Theodossiou, who is studying how communication and the transmission of cells’ signals influences what lineage they travel down, is especially interested in this result.
“What is that magic discussion cells have when they’re turning into tendon versus fat or bone?” she said. “One of our hypotheses is that you have to have the right ratio of all these different communication proteins during development for the cells to turn into functional tendon. So if we know what the correct ratio of proteins is, and how mechanical stimulation affects them, then we can manipulate them to develop functional tendon in the lab.”
And, Schiele added, “Maybe we find that we need to turn on a specific cell signaling pathway. Or we need to turn on a specific cell behavior to better direct stem cell fate toward tendon.”
Raveling and Bowen received funding through the Idaho IDeA Network of Biomedical Research Excellence (INBRE) and the U of I Office of Undergraduate Research, respectively, which gave them 10-week stipends to work in Schiele’s lab this summer.

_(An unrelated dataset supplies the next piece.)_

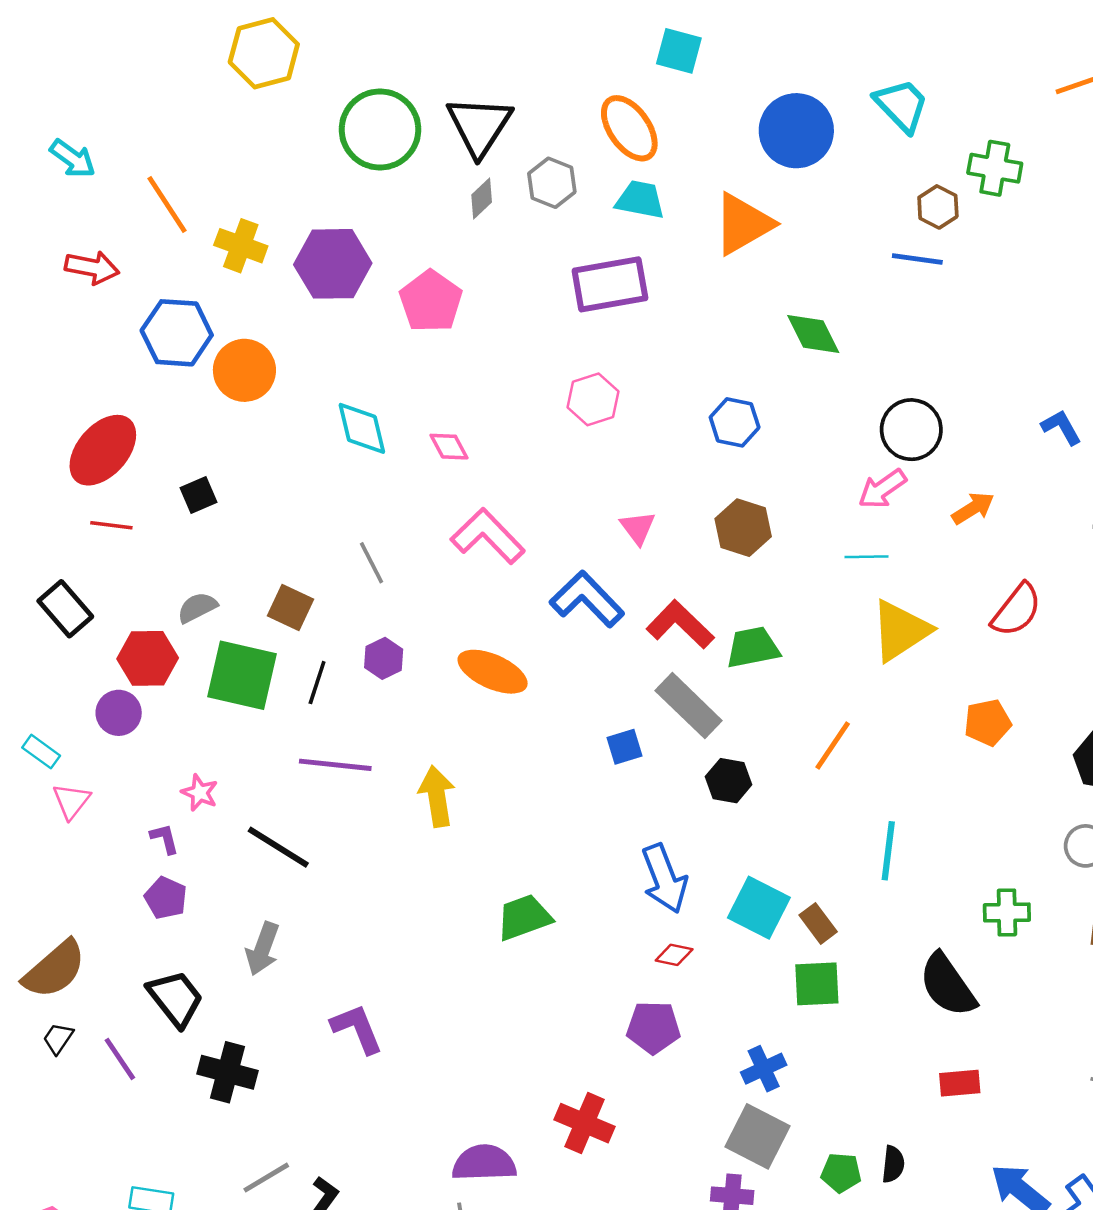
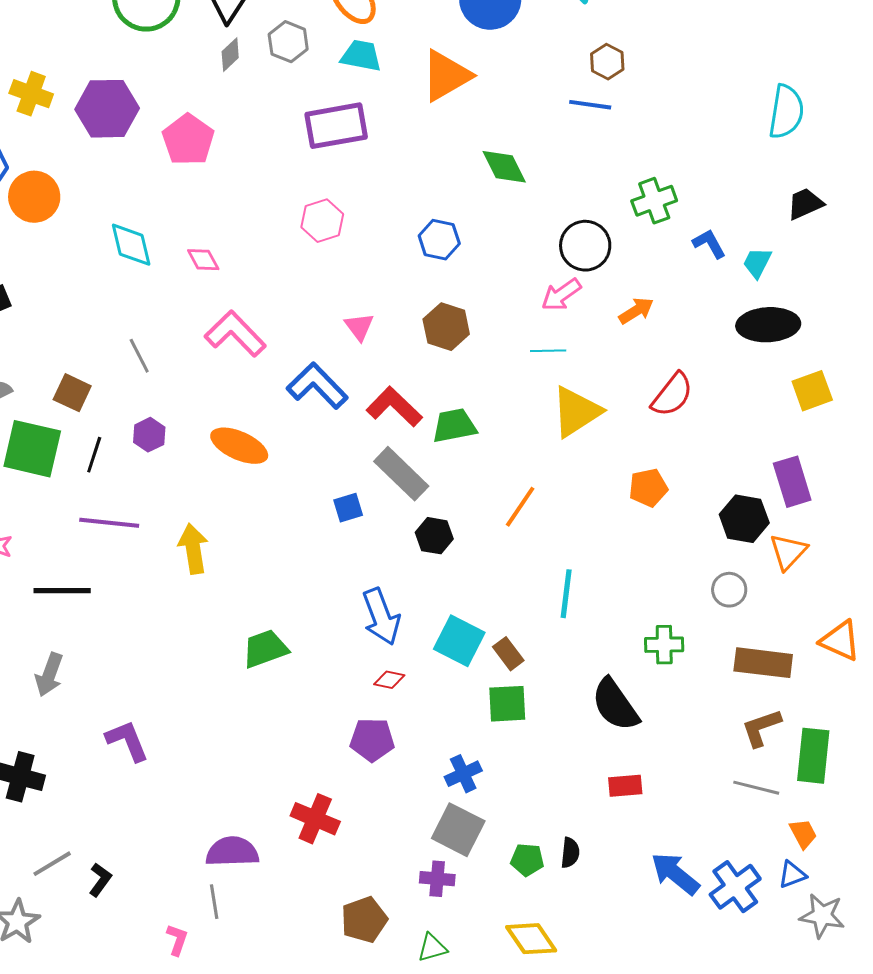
green cross: (995, 168) -> (654, 201), moved, turned -30
black line: (278, 847) -> (62, 591), turned -32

In July, Bowen presented her findings on cell seeding density to the Idaho Conference on Undergraduate Research.
In June, Raveling shared her findings from the bioreactor at the SB3C, or the Summer Biomechanics, Bioengineering and Biotransport Conference, in Tucson, Ariz. She was one of the only undergraduate students to conduct a podium presentation.
“The biological engineering department as a whole really encourages students to get involved in undergraduate research as freshmen,” Schiele said. “It’s a great hands-on learning opportunity where you can apply the skills you learn in your classes to real world problems. A student can be very productive and hopefully get abstracts and papers as an undergraduate student if they start their freshman year.”
Raveling and Theodossiou are currently working on a paper related to the bioreactor and plan to include open-source drawings of the device.
In the meantime, the team will continue conducting experiments to reach their final goal.
“If we can have a tendon treatment option that replaces diseased or damaged tissue and improves strength after healing,” Schiele said, “that would be a big benefit” — and possibly the end to devastating tendon injuries.